Monde Nissin Corp. trimmed its losses in 2023 to P626 million from P13.01 billion in 2022.
Monde Nissin’s reported loss took into account a P1.3-billion family guaranty infused by Soesanto to cushion the impact of the challenged meat alternative business under Qorn Foods.
Revenues grew 9.2 percent to P80.17 billion from P73.88 billion the prior year, driven by a broad-based Asia Pacific branded food and beverage (BFB) volume growth, offsetting softness in the meat alternative business.
In the fourth quarter alone, the company reported a core profit of P6.6 billion, up 13.6 percent from the prior year’s P5.81 billion.
Revenues grew 5.2 percent to P20.9 billion from P19.86 billion.

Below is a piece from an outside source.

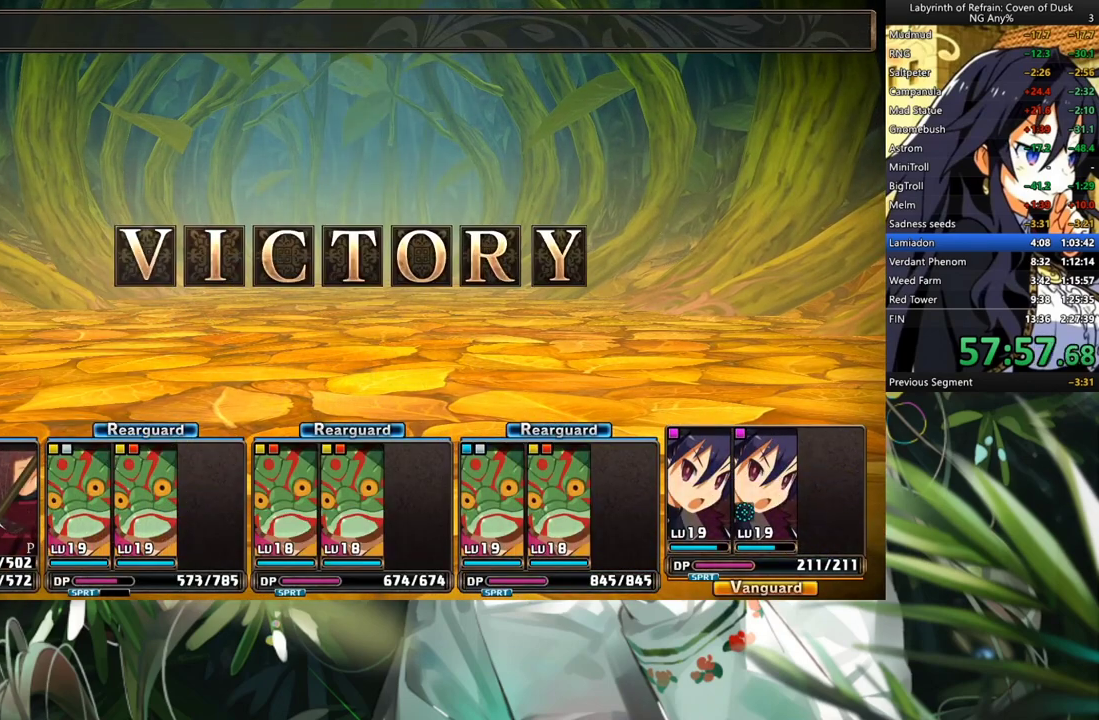
{"buttons": ["R1"], "left_stick": "center", "right_stick": "center", "events": []}
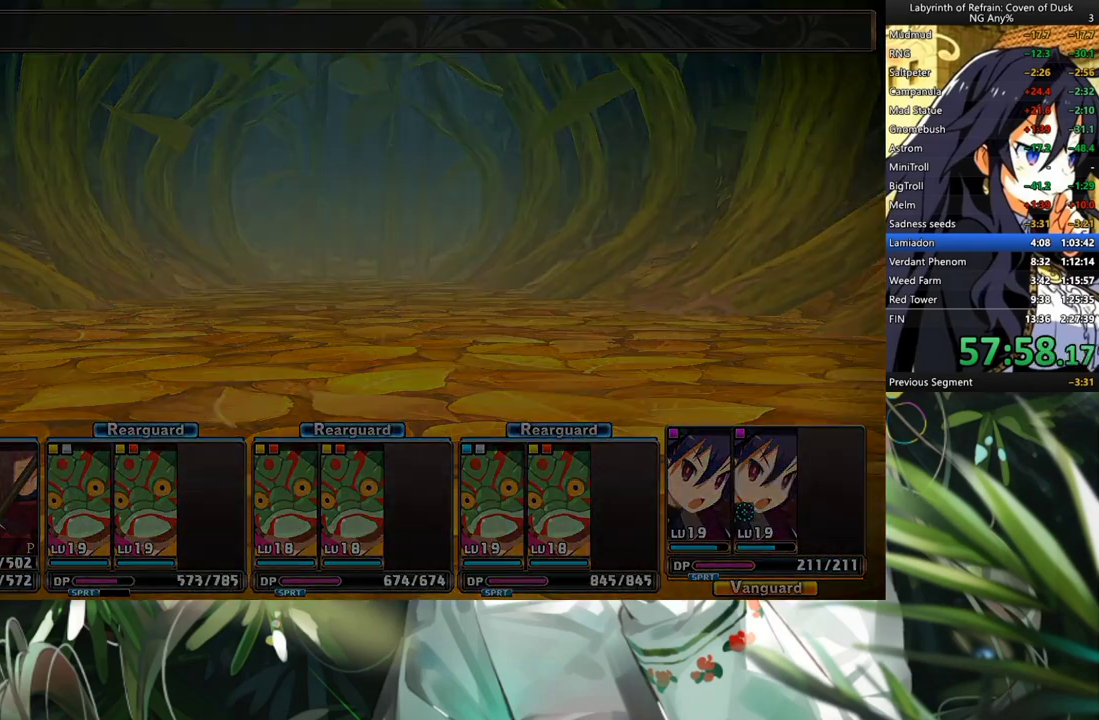
{"buttons": ["R1"], "left_stick": "center", "right_stick": "center", "events": []}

“Core net income attributable to shareholders for the fourth quarter increased by 101.1 percent to P1.9 billion due to the strong performance of the Asia Pacific BFB business,” it said.
“On a comparable basis, (the) Asia Pacific BFB net sales for the fourth quarter increased by 7.7 percent to P17 billion. The domestic business grew 6.8 percent to P15.9 billion, reflecting volume growth across all categories,” it added.
Revenues of Qorn Foods declined 6.3 percent to P3.9 billion in the fourth quarter due to the continued category headwinds.
The UK business of Qorn declined by 6.5 percent due to the challenging retail market.
“The Asia Pacific BFB business saw strong topline growth and profitability, translating into strong operating cash flows,” said Henry Soesanto, Monde Nissin chief executive officer.
“For meat alternatives, we continue to face a challenging environment, which necessitated us incurring a further impairment of P10.1 billion after-tax this year, which was largely offset by the previously announced financial support offered by Monde Nissin’s controlling family shareholders, such that retained earnings were minimally impacted at the level of the listed parent company. Despite these continued category headwinds, our foodservice business continues to perform well. We expect a high single-digit revenue decline and approximately EBITDA (earnings before interest, taxes, depreciation and amortization) breakeven for the first quarter. Our input costs continue to improve, and we expect this to be reflected in our margins as the year progresses,” he added.